A Bone to Pick

Kelowna artist and jewellery maker Lori Mairs suspects there’s something the littlest bit mystical about her jewellery. Like maybe the handcrafted pieces of antler mounted in silver have some of the magic of the forest contained within them.

“People say that once they buy it, they wear it all the time. It’s almost like they have this experience,” she said. “Physically, they love to touch the antler.”

Lori started dabbling in jewellery making close to two decades ago, but started working bits of naturally shed antler into her work about four years ago. Just over two years ago she started Public Bone, her distinctive jewellery line that features the unique material.

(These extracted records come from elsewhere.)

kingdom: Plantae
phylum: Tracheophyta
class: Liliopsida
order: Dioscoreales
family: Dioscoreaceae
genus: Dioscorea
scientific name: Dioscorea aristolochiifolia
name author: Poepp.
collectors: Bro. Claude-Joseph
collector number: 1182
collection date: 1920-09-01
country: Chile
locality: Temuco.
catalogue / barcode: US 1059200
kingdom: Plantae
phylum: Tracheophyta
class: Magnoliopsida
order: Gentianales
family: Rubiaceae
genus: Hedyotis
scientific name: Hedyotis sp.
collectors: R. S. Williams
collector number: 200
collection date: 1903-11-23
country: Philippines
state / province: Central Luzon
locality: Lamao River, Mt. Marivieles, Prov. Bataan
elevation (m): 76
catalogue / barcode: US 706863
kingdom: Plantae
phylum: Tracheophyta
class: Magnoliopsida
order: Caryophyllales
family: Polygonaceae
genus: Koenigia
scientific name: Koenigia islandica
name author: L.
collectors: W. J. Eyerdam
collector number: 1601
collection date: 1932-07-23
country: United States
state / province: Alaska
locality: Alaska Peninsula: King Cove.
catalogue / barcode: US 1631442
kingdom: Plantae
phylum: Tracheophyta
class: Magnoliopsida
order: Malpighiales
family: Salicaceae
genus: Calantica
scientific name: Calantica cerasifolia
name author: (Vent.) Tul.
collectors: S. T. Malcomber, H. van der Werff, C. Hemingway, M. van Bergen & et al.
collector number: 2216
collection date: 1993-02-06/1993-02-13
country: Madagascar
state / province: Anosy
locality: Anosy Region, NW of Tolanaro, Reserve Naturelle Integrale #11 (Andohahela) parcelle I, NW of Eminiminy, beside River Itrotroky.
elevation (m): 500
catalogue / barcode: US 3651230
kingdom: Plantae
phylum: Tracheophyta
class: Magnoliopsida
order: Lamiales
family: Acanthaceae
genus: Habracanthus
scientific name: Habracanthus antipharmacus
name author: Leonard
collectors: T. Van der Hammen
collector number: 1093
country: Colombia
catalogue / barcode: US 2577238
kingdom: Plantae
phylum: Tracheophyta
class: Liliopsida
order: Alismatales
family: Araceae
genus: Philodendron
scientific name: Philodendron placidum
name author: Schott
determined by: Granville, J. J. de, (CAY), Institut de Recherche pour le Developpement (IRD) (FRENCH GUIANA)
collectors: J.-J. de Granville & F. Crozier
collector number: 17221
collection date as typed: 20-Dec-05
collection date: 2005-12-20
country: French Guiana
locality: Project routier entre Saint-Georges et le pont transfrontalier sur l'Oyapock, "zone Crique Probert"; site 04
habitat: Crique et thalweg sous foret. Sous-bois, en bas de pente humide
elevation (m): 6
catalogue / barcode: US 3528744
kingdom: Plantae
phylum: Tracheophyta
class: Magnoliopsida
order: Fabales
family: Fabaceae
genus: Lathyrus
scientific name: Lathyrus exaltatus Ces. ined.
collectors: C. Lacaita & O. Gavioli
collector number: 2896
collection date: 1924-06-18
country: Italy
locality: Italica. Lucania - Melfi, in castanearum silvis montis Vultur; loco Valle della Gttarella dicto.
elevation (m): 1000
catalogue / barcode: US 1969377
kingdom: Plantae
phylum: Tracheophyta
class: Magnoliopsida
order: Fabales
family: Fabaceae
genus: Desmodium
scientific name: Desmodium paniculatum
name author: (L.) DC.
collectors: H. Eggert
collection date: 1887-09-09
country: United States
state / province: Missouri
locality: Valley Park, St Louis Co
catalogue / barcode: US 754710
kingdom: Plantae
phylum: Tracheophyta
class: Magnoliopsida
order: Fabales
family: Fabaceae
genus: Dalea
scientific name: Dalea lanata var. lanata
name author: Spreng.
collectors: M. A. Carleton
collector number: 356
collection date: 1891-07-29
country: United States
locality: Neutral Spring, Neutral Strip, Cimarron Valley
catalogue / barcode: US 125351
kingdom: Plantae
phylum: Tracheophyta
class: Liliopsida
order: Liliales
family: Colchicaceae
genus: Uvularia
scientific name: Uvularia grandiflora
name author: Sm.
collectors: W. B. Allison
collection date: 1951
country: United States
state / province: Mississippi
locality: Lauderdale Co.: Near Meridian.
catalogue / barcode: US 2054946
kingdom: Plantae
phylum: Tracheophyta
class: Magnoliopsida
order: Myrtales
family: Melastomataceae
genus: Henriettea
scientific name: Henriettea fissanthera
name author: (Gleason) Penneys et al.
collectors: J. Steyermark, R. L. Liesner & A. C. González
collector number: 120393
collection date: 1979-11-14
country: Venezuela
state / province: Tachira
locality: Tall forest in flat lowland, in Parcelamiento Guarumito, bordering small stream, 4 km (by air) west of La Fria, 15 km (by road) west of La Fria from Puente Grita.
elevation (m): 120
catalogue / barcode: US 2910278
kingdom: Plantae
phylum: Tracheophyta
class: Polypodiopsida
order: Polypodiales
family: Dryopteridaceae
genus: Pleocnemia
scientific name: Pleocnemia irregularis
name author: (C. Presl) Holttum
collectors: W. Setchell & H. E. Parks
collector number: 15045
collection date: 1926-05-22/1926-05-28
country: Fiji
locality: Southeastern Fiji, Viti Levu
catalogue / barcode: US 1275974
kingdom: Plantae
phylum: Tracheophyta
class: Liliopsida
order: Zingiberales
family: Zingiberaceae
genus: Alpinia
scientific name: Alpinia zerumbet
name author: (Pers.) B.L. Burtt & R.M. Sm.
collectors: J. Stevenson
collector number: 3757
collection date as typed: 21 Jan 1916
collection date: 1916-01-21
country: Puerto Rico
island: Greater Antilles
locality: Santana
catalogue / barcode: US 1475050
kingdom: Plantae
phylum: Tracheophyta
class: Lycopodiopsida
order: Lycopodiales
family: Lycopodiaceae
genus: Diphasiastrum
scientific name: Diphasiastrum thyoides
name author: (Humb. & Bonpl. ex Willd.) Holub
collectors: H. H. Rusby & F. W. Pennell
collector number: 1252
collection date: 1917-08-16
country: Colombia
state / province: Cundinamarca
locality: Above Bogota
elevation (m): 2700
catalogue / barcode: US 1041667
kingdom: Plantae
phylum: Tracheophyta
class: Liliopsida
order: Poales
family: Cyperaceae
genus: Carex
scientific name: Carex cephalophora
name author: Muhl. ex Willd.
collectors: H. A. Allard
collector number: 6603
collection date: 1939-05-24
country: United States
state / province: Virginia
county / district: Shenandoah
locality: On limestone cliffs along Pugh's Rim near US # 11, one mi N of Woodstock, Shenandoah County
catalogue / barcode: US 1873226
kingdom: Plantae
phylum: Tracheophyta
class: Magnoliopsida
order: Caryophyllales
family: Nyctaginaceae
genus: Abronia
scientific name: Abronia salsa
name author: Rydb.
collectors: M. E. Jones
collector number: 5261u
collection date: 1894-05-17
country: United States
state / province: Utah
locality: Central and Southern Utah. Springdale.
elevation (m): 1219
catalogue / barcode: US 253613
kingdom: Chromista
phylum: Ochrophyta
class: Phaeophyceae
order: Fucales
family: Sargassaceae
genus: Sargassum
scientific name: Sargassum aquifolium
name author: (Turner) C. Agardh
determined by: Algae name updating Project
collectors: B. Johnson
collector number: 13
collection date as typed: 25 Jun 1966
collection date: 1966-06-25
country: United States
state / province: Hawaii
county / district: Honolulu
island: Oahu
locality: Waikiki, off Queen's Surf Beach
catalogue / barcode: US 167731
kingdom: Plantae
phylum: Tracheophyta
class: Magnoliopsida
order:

“I’m interested in items in nature that are in sympathetic union with the body,” she told The Pear Tree. “I have a real respect for nature and the earth. I feel in harmony with those things.”

Lori uses only shed antlers, from moose, deer, caribou and elk. Each has a different texture, density and grain. Moose, she reports, have very dense, hard antlers that are a bit of a challenge to get through, even with a band saw. Mule and white tail deer, on the other hand, have much more pliable antlers that are more forgiving, while cutting through an elk antler is like cutting through butter.

After cutting the antlers into smaller pieces, Lori cleans the pieces a couple of times before cutting them into smaller pieces and sanding them. The pieces are then polished and set into the silver – sometimes accompanied by raw ruby, pearls, zincite or Swarovski crystals.

Rather than turning each piece into a certain shape or look, she works with what suits the pieces.

“It’s almost as though they have their own request for the end product, as if they have a request,” Lori related.

Since no two pieces are ever the same, each necklace or set of earrings is like a miniature work of wearable art. It even comes with its own number, certificate of authenticity and guarantee that the antler was shed and not hunted.

“Most of my customers are artists or people who are interested in the arts and understand the value and work that goes into each piece,” Lori said.

“There’s a lot of jewellery that’s called one of a kind but there’s a different skill involved and it is often more like assemblage, where items are ordered and compiled – whereas I work from the raw material. People understand that when they buy a piece of Public Bone jewellery they’re buying a piece of my art – just small and wearable.”

Orders can be made through the Public Bone website, but Lori will also have her jewellery on show for sale at Fabulous Finds, 25-26 March at Summerhill Pyramid Winery.